CREATE EXTERNAL TABLE networkData (
  action_time BIGINT,
  src_ip STRING,
  dest_ip STRING,
  src_port STRING,
  dest_port STRING,
  protocol STRING
)
PARTITIONED BY (year int, month int, day int, hour int)
ROW FORMAT DELIMITED
FIELDS TERMINATED BY ','
LOCATION '/user/flume/logs/';

Now, this is the one thing that I am the least fond of with this solution.  It will be necessary to execute an ALTER TABLE to add each new partition, in order for Hive to be able to see the data.  This is not really a show stopper.  It could be handled with a crontab script or something like that, but it is something that will need to be done.  It is just the way Hive works. 

ALTER TABLE networkData
ADD PARTITION (year = 2014, month = 01, day = 28, hour = 14);

Generating Events

Okay, so now everything has been configured.  The only thing left is to generate some data and start doing some HiveQL queries.  For this I wrote a Python script to generate some events and pump those into the netcat.  If you just so happen to have an active syslog generators, then feel free to use those.  But for me, I needed to have something generating data to work through the development process. 

The script can be found in the generator directory and would be invoked with something like:

./gen_events.py 2>&1 | nc 127.0.0.1 9999

It will also create a replay log file, if you want to replay the events for some reason. 

Future Considerations

As you can see, this example saves the log files down to hour.  This will only work for short term data that will need to be referenced often.  The problem here is the number of files.  As I am sure you already know, the name node can only support a limited number of files.  Saving a file every hour of every day can very quickly add up to a lot of files.  At some point, it will be necessary aggregate some of this data into fewer files, which will make it just a little harder to reference.  Just something to think about. 
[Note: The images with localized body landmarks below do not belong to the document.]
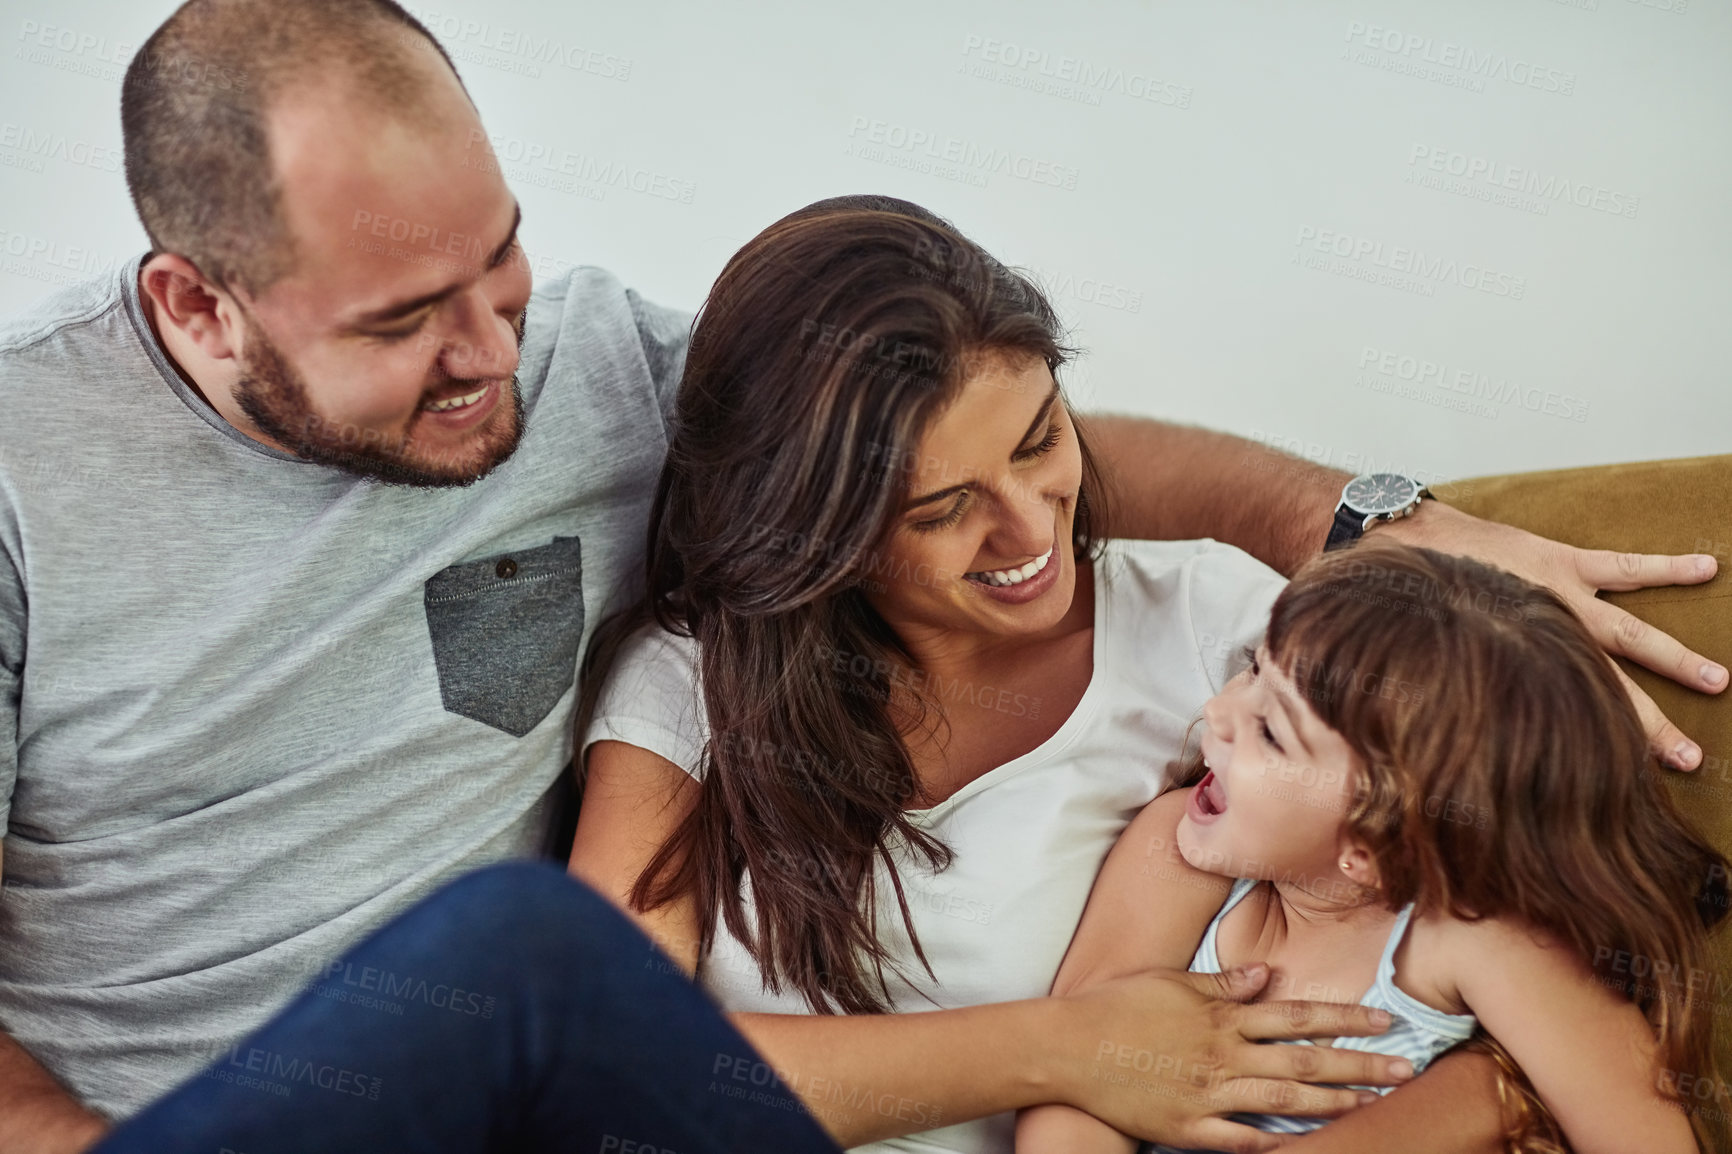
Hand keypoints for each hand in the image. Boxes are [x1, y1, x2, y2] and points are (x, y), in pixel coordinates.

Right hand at [1054, 965, 1411, 1153]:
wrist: (1068, 1047)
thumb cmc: (1117, 1006)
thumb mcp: (1171, 982)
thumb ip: (1221, 981)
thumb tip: (1266, 976)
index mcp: (1222, 1015)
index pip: (1297, 1016)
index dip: (1344, 1018)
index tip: (1384, 1020)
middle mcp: (1223, 1054)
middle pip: (1304, 1062)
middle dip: (1359, 1066)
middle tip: (1404, 1069)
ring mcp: (1207, 1094)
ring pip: (1283, 1101)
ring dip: (1333, 1103)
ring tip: (1371, 1104)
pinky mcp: (1186, 1127)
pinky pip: (1238, 1140)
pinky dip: (1271, 1142)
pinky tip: (1304, 1144)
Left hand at [1377, 501, 1725, 768]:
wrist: (1408, 547)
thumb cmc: (1419, 608)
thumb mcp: (1438, 662)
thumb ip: (1458, 696)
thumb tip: (1447, 747)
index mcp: (1518, 665)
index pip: (1570, 713)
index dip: (1602, 747)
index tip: (1632, 782)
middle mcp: (1545, 638)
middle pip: (1610, 687)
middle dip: (1652, 724)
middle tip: (1693, 759)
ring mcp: (1560, 597)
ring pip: (1630, 634)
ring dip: (1676, 658)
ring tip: (1719, 681)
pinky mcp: (1561, 561)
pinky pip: (1621, 567)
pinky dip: (1665, 567)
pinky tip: (1707, 568)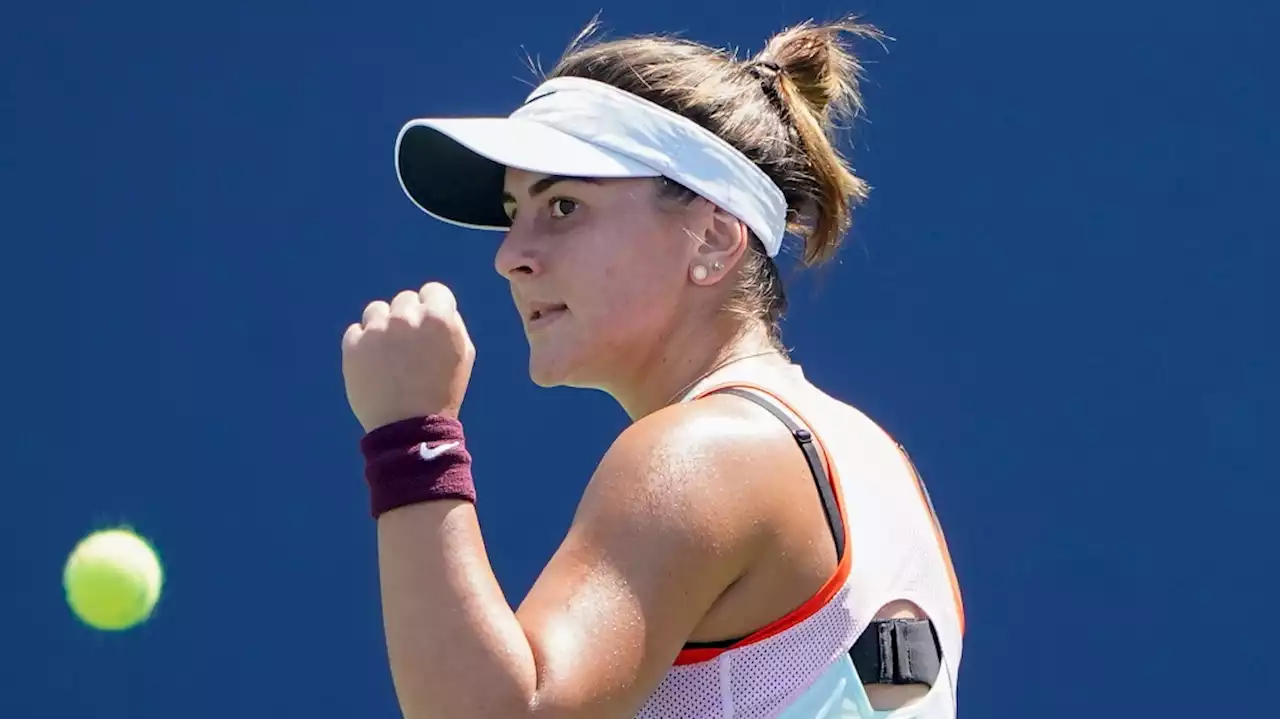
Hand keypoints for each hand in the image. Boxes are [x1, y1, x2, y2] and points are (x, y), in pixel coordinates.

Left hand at [342, 282, 475, 431]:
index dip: (433, 308)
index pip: (433, 291)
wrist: (409, 428)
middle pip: (405, 299)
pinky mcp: (353, 345)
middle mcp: (406, 317)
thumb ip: (452, 323)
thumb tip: (435, 306)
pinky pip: (357, 331)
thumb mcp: (463, 355)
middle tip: (411, 348)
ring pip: (377, 310)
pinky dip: (364, 345)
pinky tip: (375, 366)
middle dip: (409, 318)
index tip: (429, 327)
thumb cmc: (442, 392)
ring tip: (390, 356)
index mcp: (439, 318)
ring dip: (383, 326)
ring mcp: (377, 330)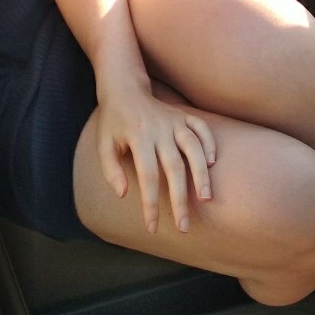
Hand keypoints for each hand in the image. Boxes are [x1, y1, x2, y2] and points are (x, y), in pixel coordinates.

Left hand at [95, 82, 216, 233]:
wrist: (125, 88)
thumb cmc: (113, 122)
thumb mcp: (103, 145)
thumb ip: (111, 170)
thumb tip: (124, 194)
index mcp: (138, 138)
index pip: (147, 177)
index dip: (151, 204)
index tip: (152, 227)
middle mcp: (159, 129)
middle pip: (174, 168)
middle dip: (180, 200)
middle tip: (183, 226)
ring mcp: (174, 121)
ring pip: (193, 148)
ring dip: (201, 174)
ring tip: (206, 198)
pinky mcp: (184, 115)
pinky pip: (202, 128)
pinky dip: (209, 143)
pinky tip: (211, 163)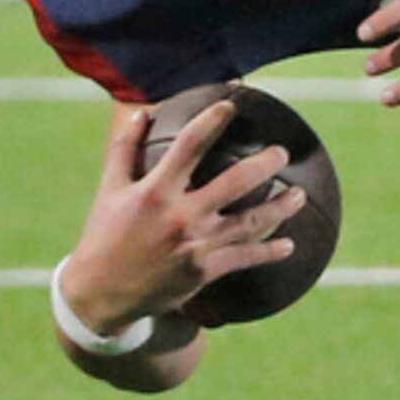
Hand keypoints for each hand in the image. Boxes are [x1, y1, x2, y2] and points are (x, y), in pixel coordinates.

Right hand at [61, 99, 302, 327]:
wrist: (99, 295)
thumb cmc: (104, 236)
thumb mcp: (109, 190)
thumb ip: (124, 150)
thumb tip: (140, 113)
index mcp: (154, 191)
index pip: (189, 145)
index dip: (212, 121)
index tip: (231, 104)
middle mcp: (179, 216)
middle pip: (235, 182)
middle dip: (265, 164)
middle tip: (282, 153)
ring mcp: (195, 244)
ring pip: (251, 223)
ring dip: (280, 208)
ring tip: (300, 195)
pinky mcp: (203, 271)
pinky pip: (245, 257)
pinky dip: (269, 251)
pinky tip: (289, 245)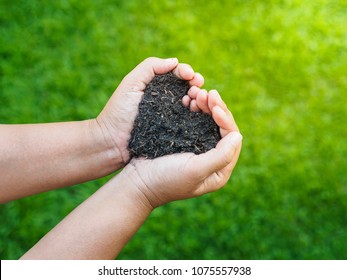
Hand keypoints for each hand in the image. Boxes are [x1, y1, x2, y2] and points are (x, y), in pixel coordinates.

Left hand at [96, 57, 203, 165]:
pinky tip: (198, 111)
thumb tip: (175, 61)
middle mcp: (167, 100)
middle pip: (187, 88)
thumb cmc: (119, 111)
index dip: (186, 72)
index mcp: (157, 86)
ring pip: (191, 104)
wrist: (113, 141)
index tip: (190, 75)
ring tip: (197, 98)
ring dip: (198, 98)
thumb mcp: (132, 82)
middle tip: (198, 86)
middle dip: (196, 84)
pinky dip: (197, 114)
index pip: (176, 74)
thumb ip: (151, 67)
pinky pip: (190, 121)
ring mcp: (172, 117)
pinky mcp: (175, 132)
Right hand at [121, 92, 241, 208]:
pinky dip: (194, 109)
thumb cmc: (165, 180)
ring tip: (197, 92)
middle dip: (216, 109)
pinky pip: (195, 122)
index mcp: (220, 171)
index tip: (214, 105)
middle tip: (207, 92)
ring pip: (209, 123)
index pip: (232, 139)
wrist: (137, 182)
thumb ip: (221, 156)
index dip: (226, 120)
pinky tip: (189, 99)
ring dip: (206, 106)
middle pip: (222, 129)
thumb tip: (237, 136)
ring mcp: (199, 150)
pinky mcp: (185, 142)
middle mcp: (213, 160)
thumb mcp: (195, 170)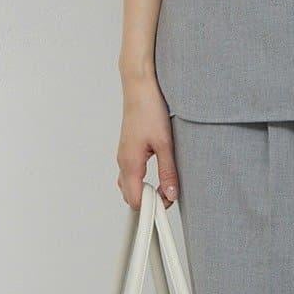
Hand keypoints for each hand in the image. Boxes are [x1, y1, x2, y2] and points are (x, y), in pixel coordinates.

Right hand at [116, 71, 178, 209]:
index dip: (151, 207)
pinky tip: (157, 172)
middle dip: (148, 202)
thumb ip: (168, 171)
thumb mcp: (165, 143)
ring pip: (129, 185)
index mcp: (130, 163)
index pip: (134, 200)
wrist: (140, 86)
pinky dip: (142, 180)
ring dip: (145, 190)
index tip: (167, 205)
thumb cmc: (149, 108)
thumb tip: (171, 194)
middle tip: (169, 196)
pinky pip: (130, 173)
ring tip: (165, 185)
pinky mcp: (128, 149)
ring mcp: (124, 155)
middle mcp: (123, 161)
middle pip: (130, 196)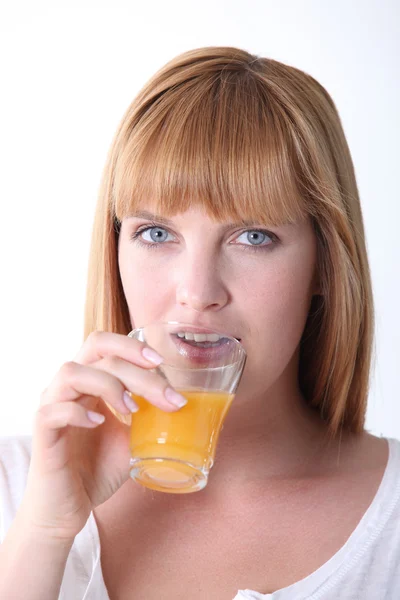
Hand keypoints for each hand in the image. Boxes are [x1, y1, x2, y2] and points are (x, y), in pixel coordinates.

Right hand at [20, 331, 186, 541]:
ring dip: (108, 384)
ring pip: (72, 372)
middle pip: (95, 349)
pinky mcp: (42, 434)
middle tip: (164, 395)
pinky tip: (99, 422)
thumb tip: (182, 402)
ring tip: (130, 408)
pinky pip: (53, 411)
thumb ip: (149, 416)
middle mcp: (68, 387)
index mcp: (88, 382)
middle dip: (135, 366)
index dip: (132, 346)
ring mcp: (52, 407)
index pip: (104, 343)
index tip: (161, 363)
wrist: (68, 509)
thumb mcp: (132, 437)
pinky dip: (78, 412)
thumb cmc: (96, 469)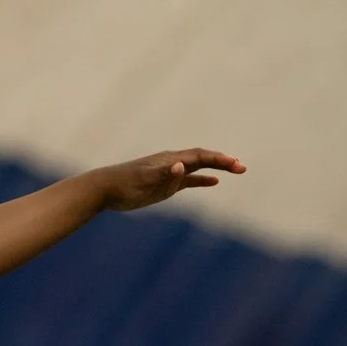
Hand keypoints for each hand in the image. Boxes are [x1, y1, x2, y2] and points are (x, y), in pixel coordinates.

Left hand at [91, 148, 244, 212]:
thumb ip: (164, 174)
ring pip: (197, 167)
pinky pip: (188, 180)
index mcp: (169, 160)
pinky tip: (213, 182)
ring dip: (216, 168)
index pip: (199, 156)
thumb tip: (181, 166)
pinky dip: (201, 179)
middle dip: (222, 161)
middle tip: (242, 167)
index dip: (218, 159)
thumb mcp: (145, 180)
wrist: (104, 189)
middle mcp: (171, 163)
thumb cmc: (124, 184)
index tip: (236, 164)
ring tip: (236, 169)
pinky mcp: (164, 184)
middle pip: (202, 159)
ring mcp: (168, 173)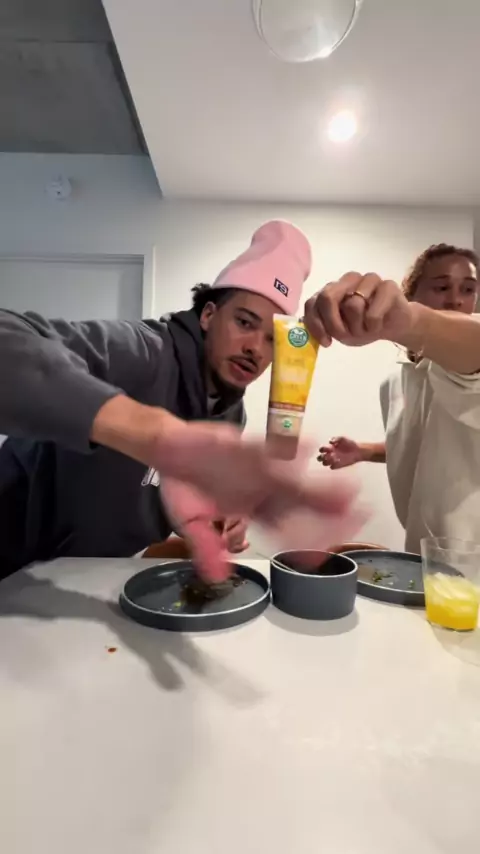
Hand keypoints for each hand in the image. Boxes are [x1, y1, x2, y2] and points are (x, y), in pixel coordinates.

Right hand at [93, 399, 366, 583]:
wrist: (167, 450)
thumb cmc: (183, 486)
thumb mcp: (192, 523)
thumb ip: (207, 548)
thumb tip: (218, 578)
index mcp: (254, 509)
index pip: (288, 527)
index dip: (310, 538)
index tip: (330, 551)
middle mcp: (264, 488)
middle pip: (303, 502)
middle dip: (331, 511)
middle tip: (361, 516)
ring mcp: (259, 467)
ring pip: (296, 478)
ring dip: (321, 484)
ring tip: (349, 491)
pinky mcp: (249, 446)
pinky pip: (273, 449)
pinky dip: (291, 449)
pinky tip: (313, 448)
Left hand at [304, 272, 412, 347]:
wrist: (394, 326)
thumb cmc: (363, 327)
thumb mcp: (341, 332)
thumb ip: (326, 327)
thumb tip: (311, 333)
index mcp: (331, 290)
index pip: (313, 303)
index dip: (315, 324)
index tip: (326, 342)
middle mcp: (347, 280)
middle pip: (327, 297)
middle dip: (333, 323)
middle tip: (344, 336)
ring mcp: (368, 280)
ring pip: (353, 305)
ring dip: (358, 327)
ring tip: (365, 328)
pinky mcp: (387, 286)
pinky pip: (373, 312)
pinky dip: (373, 326)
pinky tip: (378, 325)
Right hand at [318, 437, 362, 469]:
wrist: (358, 451)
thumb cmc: (350, 444)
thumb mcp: (343, 439)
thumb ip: (336, 439)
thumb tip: (330, 441)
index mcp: (330, 447)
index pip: (321, 449)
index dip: (322, 449)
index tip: (328, 448)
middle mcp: (330, 454)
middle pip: (320, 458)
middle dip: (320, 457)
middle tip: (327, 455)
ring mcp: (333, 460)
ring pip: (324, 463)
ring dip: (326, 461)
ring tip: (333, 458)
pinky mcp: (338, 465)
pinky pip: (332, 467)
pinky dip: (333, 465)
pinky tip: (338, 461)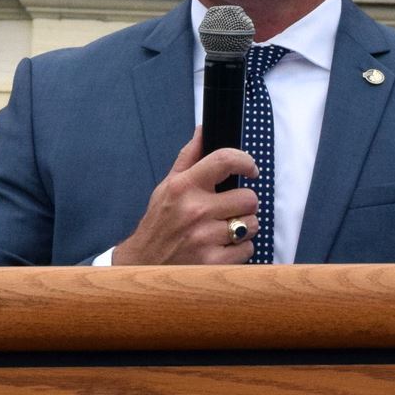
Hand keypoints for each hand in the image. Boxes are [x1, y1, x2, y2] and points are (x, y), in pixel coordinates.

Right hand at [111, 128, 259, 264]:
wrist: (143, 265)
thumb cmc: (159, 224)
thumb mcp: (167, 187)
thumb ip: (189, 158)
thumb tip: (203, 129)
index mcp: (184, 187)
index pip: (224, 160)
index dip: (245, 161)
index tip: (251, 169)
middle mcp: (195, 210)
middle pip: (248, 198)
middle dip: (243, 205)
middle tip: (228, 210)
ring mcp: (205, 238)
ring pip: (251, 225)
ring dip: (243, 229)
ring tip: (222, 231)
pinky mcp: (213, 262)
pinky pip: (247, 249)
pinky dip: (239, 250)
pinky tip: (220, 249)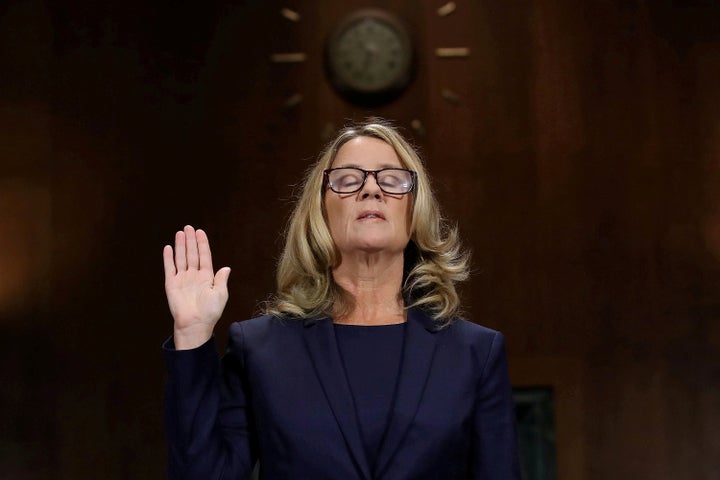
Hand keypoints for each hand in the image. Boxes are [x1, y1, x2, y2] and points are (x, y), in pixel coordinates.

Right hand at [163, 225, 230, 348]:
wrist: (195, 324)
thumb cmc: (210, 312)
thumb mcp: (220, 294)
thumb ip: (221, 280)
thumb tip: (227, 268)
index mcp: (207, 277)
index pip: (204, 256)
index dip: (202, 244)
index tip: (200, 232)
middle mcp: (194, 276)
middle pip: (192, 254)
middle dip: (190, 240)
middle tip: (188, 227)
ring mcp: (182, 279)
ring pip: (181, 258)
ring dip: (180, 245)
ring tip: (180, 233)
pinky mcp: (171, 284)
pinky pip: (169, 268)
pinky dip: (168, 258)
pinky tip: (168, 248)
Once you have the data in Hive, then you will need to consider the next level of detail, what to do with all this interesting data.  Depending upon who will view the data and how it will be used, you will need to set something up for your users.  In general, you can expect that your users will not be the typical Hadoop nerds, like yourself.  Instead, they will be business oriented users, and you will need to make things easier for them.  Certainly, Hive will allow for some simple processing to be done, but what happens when your users need to go to the next level?  I would venture to suggest Pig as a good option.  Pig is easier than writting MR jobs, but still provides a rich set of tools to do quite a bit of complex processing.  You may find that you only need to invest is a relatively small collection of Pig scripts that satisfy most of your user's needs.  Further some of the more savvy users will be able to start creating their own Pig scripts pretty quickly. 

Conclusion

I hope you have found this article useful, and it has helped to clear up some of the mystery of managing Log Files with Flume and Hive.  Once you break it down into a step by step process, it really is not that difficult, but knowing the steps that is the trick. 

Best of luck to you in your Big Data adventure!